PITTSBURGH, FEB. 21 -- One or more industries apparently took advantage of a major fuel spill last month to dump cancer-causing industrial solvents into the Ohio River, water quality experts said.

"They dumped dirty solvents because getting rid of them is expensive," said Edgar Berkey, executive vice president of the University of Pittsburgh's Center for Hazardous Materials Research.

"What these misdirected and misguided industrial people dumped are chemicals and materials far more harmful, far more biologically active, than the diesel fuel," Berkey said.

An estimated 730,000 gallons of diesel oil poured from a ruptured Ashland Oil Inc. tank into the Monongahela River south of Pittsburgh on Jan. 2, then flowed into the Ohio River. The fuel threatened drinking supplies for residents in Pennsylvania, Ohio, West Virginia, Kentucky, Illinois and Indiana.

Samples taken along a 15-mile stretch of the Ohio River between Wheeling and Moundsville, W.Va., the week of Jan. 10 contained high concentrations of chloroform, methylene chloride, and 1,1,1-trichloroethane, according to Peter Tennant, water quality program manager for the Ohio River Valley Sanitation Commission in Cincinnati.

Chloroform and methylene chloride are cancer-causing substances and can accumulate in the bodies of fish and other marine life. The third substance, 1,1,1-trichloroethane, also is toxic.

"It's not unusual to see those chemicals in that part of the river occasionally, but never at that high a concentration," Tennant told The Pittsburgh Press in an article published Sunday. "Offhand, I'd estimate those concentrations at about 10 times more than what we normally might see."

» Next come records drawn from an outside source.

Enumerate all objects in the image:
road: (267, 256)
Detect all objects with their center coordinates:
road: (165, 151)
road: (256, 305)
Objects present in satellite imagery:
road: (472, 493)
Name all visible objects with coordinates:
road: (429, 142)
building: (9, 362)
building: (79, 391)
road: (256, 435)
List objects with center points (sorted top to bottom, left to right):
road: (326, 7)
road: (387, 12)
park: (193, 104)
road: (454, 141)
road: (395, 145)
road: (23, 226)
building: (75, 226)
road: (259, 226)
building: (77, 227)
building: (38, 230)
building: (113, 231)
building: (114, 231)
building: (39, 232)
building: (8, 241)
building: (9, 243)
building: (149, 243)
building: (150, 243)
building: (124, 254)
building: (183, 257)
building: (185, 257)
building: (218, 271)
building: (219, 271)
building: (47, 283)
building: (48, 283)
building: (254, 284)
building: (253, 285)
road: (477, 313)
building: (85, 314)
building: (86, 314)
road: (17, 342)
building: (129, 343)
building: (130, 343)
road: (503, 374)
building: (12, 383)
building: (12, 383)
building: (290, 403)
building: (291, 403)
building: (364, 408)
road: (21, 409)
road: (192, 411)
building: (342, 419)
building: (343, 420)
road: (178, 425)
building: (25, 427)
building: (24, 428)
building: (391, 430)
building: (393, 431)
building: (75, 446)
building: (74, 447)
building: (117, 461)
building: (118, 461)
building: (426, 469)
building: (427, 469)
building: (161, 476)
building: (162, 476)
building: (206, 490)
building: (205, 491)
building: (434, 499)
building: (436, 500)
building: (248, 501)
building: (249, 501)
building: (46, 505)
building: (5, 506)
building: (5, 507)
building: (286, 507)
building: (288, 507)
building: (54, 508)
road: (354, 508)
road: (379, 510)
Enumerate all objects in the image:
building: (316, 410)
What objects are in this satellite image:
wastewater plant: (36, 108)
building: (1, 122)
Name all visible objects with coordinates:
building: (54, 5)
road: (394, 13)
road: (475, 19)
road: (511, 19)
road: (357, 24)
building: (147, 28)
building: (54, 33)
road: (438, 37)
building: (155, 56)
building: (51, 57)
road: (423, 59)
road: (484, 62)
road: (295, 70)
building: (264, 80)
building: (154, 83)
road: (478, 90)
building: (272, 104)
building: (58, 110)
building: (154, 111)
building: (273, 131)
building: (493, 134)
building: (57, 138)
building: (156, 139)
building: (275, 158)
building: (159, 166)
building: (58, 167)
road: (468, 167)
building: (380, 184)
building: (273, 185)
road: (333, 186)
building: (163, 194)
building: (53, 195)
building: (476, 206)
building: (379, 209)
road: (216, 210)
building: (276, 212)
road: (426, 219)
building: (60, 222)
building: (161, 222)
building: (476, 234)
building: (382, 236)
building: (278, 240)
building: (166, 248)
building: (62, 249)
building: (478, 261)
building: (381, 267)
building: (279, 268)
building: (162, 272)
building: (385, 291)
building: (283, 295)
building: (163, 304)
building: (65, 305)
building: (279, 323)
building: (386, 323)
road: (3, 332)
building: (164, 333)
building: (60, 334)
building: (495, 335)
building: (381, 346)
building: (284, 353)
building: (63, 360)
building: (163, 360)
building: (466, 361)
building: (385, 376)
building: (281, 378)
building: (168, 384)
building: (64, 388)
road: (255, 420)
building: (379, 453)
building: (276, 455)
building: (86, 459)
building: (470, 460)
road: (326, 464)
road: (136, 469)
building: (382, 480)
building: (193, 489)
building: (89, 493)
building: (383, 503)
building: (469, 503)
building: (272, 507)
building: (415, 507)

"At the time of the spill, we were getting calls from lots of industries up and down the river about where it was located," he said. "We thought they were worried about their {water} intakes."

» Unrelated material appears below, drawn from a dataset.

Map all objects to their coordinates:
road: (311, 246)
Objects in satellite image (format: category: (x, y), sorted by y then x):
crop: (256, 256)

At the levels found, chloroform and methylene chloride significantly exceed the federal cancer risk level criteria for rivers and streams, according to Tennant.

Tennant said his commission has several aerial photographs taken during the fuel spill that seem to show discharges from the Ohio side of the river below Wheeling. The agency in the past has investigated reports of pollutant discharges at that site.

Tennant said the photographed discharges have not been identified and do not seem to be coming from any building or industrial facility. He declined to speculate about their origin, except to say they could be intermittently flowing from a drainage ditch or sewer.

Tennant said it's "very doubtful" that those responsible for discharging the chemicals will be identified.